To investigate the relationship between interaction of peroxisome proliferators-activated receptor alpha (PPARα), cytochrome P450 oxysterol 7α-hydroxylase (CYP7B1) and estrogen receptor (ER) and intrahepatic cholestasis in pregnant rats.

METHODS

Eighty clean SD pregnant rats were selected and divided into four groups randomly with 20 in each. Since the 13th day of pregnancy, rats in the control group was injected subcutaneously with refined vegetable oil 2.0 ml×kg(-1)×d(-1), those in the low-dose, moderate-dose and high-dose groups received 17-α-ethynylestradiol (EE) 1.0 mg×kg(-1)×d(-1), 1.25 mg×kg(-1)×d(-1) and 1.5 mg×kg(-1)×d(-1), respectively. All rats were sacrificed at the 21(st) day of pregnancy and maternal hepatic tissues were collected. The serum levels of alanine aminotransferase (ALT), aspartate transaminase (AST), total bile acid (TBA) and bilirubin (BIL) were determined by enzyme linked immunosorbent assay (ELISA).
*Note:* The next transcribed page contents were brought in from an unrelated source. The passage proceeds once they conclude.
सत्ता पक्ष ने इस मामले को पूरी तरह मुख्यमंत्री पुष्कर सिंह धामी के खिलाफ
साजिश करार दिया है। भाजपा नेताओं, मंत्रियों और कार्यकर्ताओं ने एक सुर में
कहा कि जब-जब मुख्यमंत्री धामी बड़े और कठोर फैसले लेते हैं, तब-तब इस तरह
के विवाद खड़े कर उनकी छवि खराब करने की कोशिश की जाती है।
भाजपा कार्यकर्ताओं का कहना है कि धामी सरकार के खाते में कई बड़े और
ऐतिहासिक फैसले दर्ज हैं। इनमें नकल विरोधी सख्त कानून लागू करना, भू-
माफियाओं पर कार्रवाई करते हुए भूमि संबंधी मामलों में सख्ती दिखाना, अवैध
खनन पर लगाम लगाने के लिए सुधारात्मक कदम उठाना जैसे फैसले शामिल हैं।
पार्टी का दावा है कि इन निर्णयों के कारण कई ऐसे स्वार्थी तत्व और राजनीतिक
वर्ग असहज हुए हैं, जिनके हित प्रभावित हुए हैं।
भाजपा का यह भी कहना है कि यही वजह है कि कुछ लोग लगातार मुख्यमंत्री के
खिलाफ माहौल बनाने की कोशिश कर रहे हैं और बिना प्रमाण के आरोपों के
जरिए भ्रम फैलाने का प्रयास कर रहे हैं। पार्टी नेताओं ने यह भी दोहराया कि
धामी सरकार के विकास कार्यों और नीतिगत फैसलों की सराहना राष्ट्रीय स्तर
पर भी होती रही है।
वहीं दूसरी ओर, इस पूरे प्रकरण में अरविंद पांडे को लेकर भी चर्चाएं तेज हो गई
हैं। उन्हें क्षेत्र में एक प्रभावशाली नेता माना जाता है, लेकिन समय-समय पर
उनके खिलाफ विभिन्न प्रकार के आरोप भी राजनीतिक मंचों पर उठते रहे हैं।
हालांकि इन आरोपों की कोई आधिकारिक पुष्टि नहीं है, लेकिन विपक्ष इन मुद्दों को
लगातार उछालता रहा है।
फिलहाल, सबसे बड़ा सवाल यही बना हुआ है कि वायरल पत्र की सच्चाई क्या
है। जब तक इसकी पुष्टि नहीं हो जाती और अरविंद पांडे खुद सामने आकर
The mRNA expressions of PPARα, CYP7B1, ERα and ERβ in maternal rat livers were examined by real-time PCR.

RESULTS

(1) Biochemical indicators: the serum levels of ALT, AST, TBA and BIL were significantly lower in the control group than in the rest 3 groups, respectively [control group: (41.1 ± 2.8) U/L, (44.4 ± 3.6) U/L, (26.4 ± 5.6) µmol/L and (2.8 ± 0.2) U/L; low-dose group: (48.2 ± 3.4) U/L, (47.9 ± 3.7) U/L, (36.4 ± 4.2) µmol/L and (4.2 ± 0.2) U/L; moderate-dose group: (70.4 ± 5.3) U/L, (68.4 ± 5.6) U/L, (64.3 ± 3.8) µmol/L and (6.2 ± 1.2) U/L; high-dose group: (72.4 ± 7.6) U/L, (70.2 ± 3.8) U/L, (72.4 ± 7.8) µmol/L and (8.2 ± 2.2) U/L, P < 0.05], and those in the moderate or high-dose groups were higher than in the low-dose group (P < 0.05). (2) mRNA expression of ERα and ERβ: the mRNA expression of ERα in pregnant rat livers increased in a dose-dependent manner, which were all significantly higher than that in the control group, respectively (low-dose group: 0.76 ± 0.02); moderate-dose group: (0.99 ± 0.04; high-dose group: 1.21 ± 0.01; control group: 0.65 ± 0.01, P < 0.05), but no difference was found among the 4 groups in the mRNA expression of ERβ (P > 0.05). (3) mRNA expression of CYP7B1 and PPARα: the mRNA expression of CYP7B1 in pregnant rat livers increased from the low-dose group to the high-dose group, and were all higher than that of the control group (low-dose group: 0.93 ± 0.01; moderate-dose group: 0.99 ± 0.06; high-dose group: 1.22 ± 0.04; control group: 0.75 ± 0.02, P < 0.05). However, the mRNA expression of PPARα decreased from the low-dose group to the high-dose group, and were all lower than that of the control group (low-dose group: 0.83 ± 0.05; moderate-dose group: 0.71 ± 0.02; high-dose group: 0.64 ± 0.03; control group: 1.35 ± 0.05; P < 0.05).

CONCLUSIONS

The down regulated mRNA expression of PPARα, caused by higher dose of estrogen, may increase the expression of CYP7B1 due to the ineffectiveness of the inhibition of PPARα on CYP7B1, which may further stimulate the ERα activity and then induce intrahepatic cholestasis. Abnormal expression of PPARα, CYP7B1 and ER may play a role in the pathogenesis of estrogen-induced intrahepatic cholestasis.